The drug’s broad spectrum of activity and favorable pharmacokinetic profile offer certain advantages in the epilepsy treatment armamentarium. Chemically distinct from other AEDs, zonisamide has been shown to be effective in patients whose seizures are resistant to other AEDs. Zonisamide’s long plasma elimination half-life has allowed it to be used in a once-daily or twice-daily treatment regimen in Japan.

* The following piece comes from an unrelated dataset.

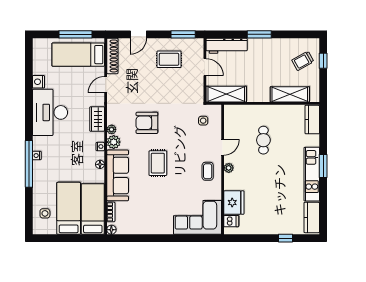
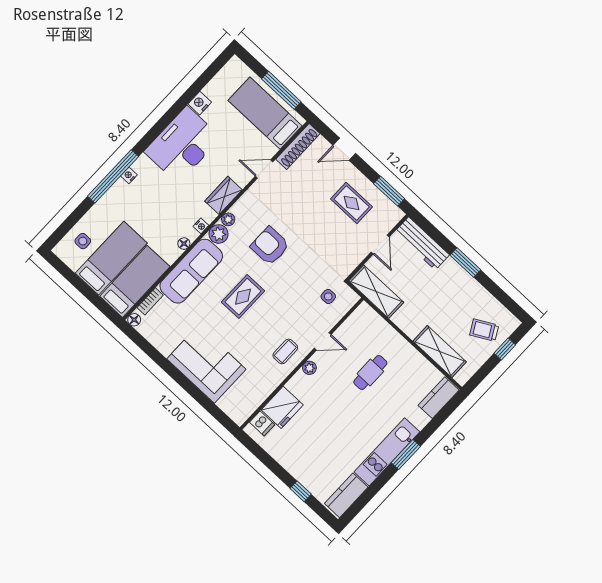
corner sofa: (197, 217) -> (206, 364), moved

It is believed that zonisamide’s effect on the propagation of seizure discharges involves blocking the repetitive firing of voltage-sensitive sodium channels, and reducing voltage-sensitive T-type calcium currents without affecting L-type calcium currents. These mechanisms stabilize neuronal membranes and suppress neuronal hypersynchronization, leading to the suppression of partial seizures and generalized tonic–clonic seizures in humans.

Zonisamide possesses mechanisms of action that are similar to those of sodium valproate, e.g., suppression of epileptogenic activity and depression of neuronal responses. These mechanisms are thought to contribute to the suppression of absence and myoclonic seizures.

  

Conclusion

It would seem that zonisamide should be trialed in:

·        CNTNAP2-related neurodevelopmental disorder

·        Pitt Hopkins syndrome (PTHS)

·        Timothy syndrome

·        Idiopathic/polygenic autism

(But, don’t hold your breath!)

Due to the nature of CNTNAP2 disorder and PTHS, I think the greatest impact will be if given from a very young age. However, we do see improvements with many autism interventions regardless of age.

It is certainly conceivable that even mild autism can benefit from damping down reticular thalamic (RT) hyperexcitability.

If shown effective, zonisamide would join the long list of anti-epileptic drugs (AEDs) “repurposable” to treat certain subtypes of autism.